Thursday, 21 July 2011

Feta - Video Tutorial

After a request from Annet who was looking for more information about Feta, I knew that I could fulfil the request easily. She was disappointed at the diminishing quality of commercially made cheese.  What better way to overcome that issue, by making your own Feta!

Feta (Greek: φέτα) is a brined curd cheese traditionally made in Greece. Feta is an aged crumbly cheese, commonly produced in blocks, and has a slightly grainy texture. It is used as a table cheese, as well as in salads (e.g the Greek salad), pastries and in baking. It can also be served cooked or grilled, as part of a sandwich or as a salty alternative to other cheeses in a variety of dishes.

Now what are you waiting for?  Get some milk and get cracking!

Just so you know exactly what I put in it, here is the ingredient list that I used.

4 litres full cream milk (1 gallon)

1/4 teaspoon of lipase diluted in 60ml (quarter of a cup) of non-chlorinate water
1 gm (1 heaped smidgen) direct set mesophilic culture
2.5 ml rennet diluted in 60ml of non-chlorinated water
2.5 ml calcium chloride diluted in 60ml of non chlorinate water (if milk is homogenised)

2 litres water (boiled)
1/3 cup salt
1/3 cup white vinegar
3 drops calcium chloride
Boil brine for 5 minutes then cool to room temperature before adding finished cheese.

Enjoy this wonderful cheese!


  1. Ask and you shall receive!! Thanks Gavin - heading to the homebrew shop tomorrow, apparently they also sell all the cheesemaking bits.
    Will let you know how I go - and more importantly how it stacks up against Aldi's Danish feta that I used to so love...

  2. Thank you so much for this tutorial, I luv the way you teach and explain your process and the wonderful little practical ideas you share!

    You definitely are a blessing I'm sure for many...I am sort of ashamed to admit that I do not know how to translate the grams to teaspoons as I am in the USA. Can you please help me with that?

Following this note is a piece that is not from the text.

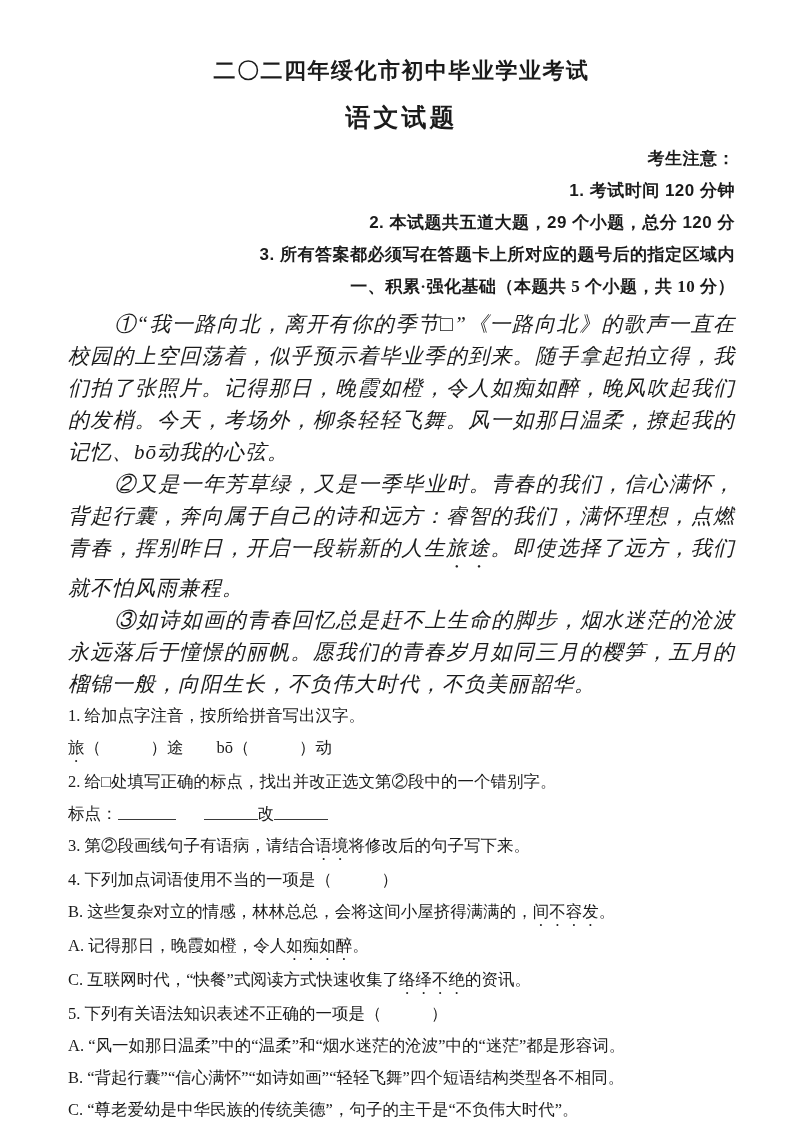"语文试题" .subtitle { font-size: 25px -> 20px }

    I would luv to try the feta with a gallon or two of raw milk...or perhaps I should start with store bought milk first!

    Many blessings...

  3. Gavin,
    This turned out great! I tried it with a couple slight variations:
    1) I replaced 1/3 of the milk with goat's milk, and I used a herb salt from Epicure for the brine. Turned out incredible! Nice and creamy and great for crackers.
    2) For the second variation, I used all goats milk, and let drain for 8 hours instead. It created a much more "crumbly" feta.

    Thanks again! Love the blog!


  4. Dear Gavin good evening from Greece
    I am glad you are interested to build feta cheese
    a small correction

    Feta done with sheep and goat milk in the ratio 70/30
    Having cut the curd leave for 10-15 minutes and then strain. when removed from the mold, cut into pieces and put it on the shelf, pour onto the coarse salt and let stand for 5-6 hours and repeat on the other side.

    Now you can leave the cheese for at least two months to mature.

    I apologize for the very bad English :-(

    1. Hi Niko,

      Thanks for the tips. I will have to try adding goats milk to my feta as well. I can't source sheeps milk here where I live.

      I will also let the next batch mature longer.


  5. You mention 1 gram of mesophilic culture in the video and 2.5 grams in the recipe - which should it be?

    1. Hi John, good question. It is 1 gm (1 heaped smidgen) of mesophilic culture. Sorry about that. I corrected the recipe.